“All there is to thinking is seeing something noticeable which makes you see something you weren’t noticing which makes you see something that isn’t even visible.”
― Norman Maclean, A River Runs Through It and Other Stories
There exists a certain kind of peacefulness to hiking alongside a running river. A moment of zen. The soothing sound of water rushing over rocks, hearing the crunch of your own footsteps as you meander along a placid stream. The songs of birds, then their abrupt silence and sound of fluttering wings once they hear your approach and take flight. But still you progress, placing one foot in front of the other, the river ever a constant companion. The rustling of branches as the wind lightly passes through, the pale ray of morning sunshine lightly touching a mossy rock.
But above all the constant rhythm of water on rocks, a race as each drop of water careens towards its final destination.
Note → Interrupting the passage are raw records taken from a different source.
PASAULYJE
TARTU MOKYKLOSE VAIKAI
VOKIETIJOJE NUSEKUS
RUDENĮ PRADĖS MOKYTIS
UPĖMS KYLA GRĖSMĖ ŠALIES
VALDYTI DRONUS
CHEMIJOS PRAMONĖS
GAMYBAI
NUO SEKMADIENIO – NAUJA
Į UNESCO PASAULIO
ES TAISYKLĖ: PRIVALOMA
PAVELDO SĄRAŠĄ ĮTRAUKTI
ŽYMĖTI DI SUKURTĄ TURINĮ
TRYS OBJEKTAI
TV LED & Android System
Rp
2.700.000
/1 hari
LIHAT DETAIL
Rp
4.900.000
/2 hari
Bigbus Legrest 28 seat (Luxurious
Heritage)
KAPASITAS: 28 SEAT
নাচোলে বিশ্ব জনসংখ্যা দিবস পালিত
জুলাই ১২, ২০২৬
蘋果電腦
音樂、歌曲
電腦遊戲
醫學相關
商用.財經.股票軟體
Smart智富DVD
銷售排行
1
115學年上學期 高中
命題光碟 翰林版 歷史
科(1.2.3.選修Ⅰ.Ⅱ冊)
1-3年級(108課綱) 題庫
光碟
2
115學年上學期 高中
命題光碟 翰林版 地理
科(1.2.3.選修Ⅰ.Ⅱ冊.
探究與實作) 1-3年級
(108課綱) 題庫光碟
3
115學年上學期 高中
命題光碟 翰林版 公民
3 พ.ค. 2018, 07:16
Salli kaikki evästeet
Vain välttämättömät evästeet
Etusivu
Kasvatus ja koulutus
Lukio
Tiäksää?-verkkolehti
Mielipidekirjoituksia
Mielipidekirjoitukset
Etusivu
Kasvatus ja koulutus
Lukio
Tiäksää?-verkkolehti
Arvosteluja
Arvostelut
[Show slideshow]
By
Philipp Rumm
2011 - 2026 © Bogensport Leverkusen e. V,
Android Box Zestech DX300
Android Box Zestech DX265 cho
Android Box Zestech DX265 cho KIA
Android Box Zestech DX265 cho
These are the instruments that constitute the soundtrack of the wilderness. The composition changes daily. At times a lullaby, other times a dark rhythmic chant, still other times a ballad. But mostly a steady, comforting refrain that is the anthem of the forest.
“When I was young, a teacher had forbidden me to say “more perfect” because she said if a thing is perfect it can’t be more so. But by now I had seen enough of life to have regained my confidence in it.”
― Norman Maclean, A River Runs Through It and Other Stories
The best rivers contain mossy rocks, the hint of trout, an occasional wooden bridge spanning their width, and the crown jewel, the raison d’être, a waterfall. Watching a waterfall leaves me mesmerized, where the feeling of time both stands still and rushes by without a care. The hypnotizing sound of water cascading through air, tumbling down and over rocks, and culminating in the violent crash of the pool below, disappearing as a singular waterfall and joining its collaborators in a collective stream of water once more.
“I sat there and forgot and forgot, until what remained was the river that went by and I who watched… Eventually the watcher joined the river, and there was only one of us. I believe it was the river.”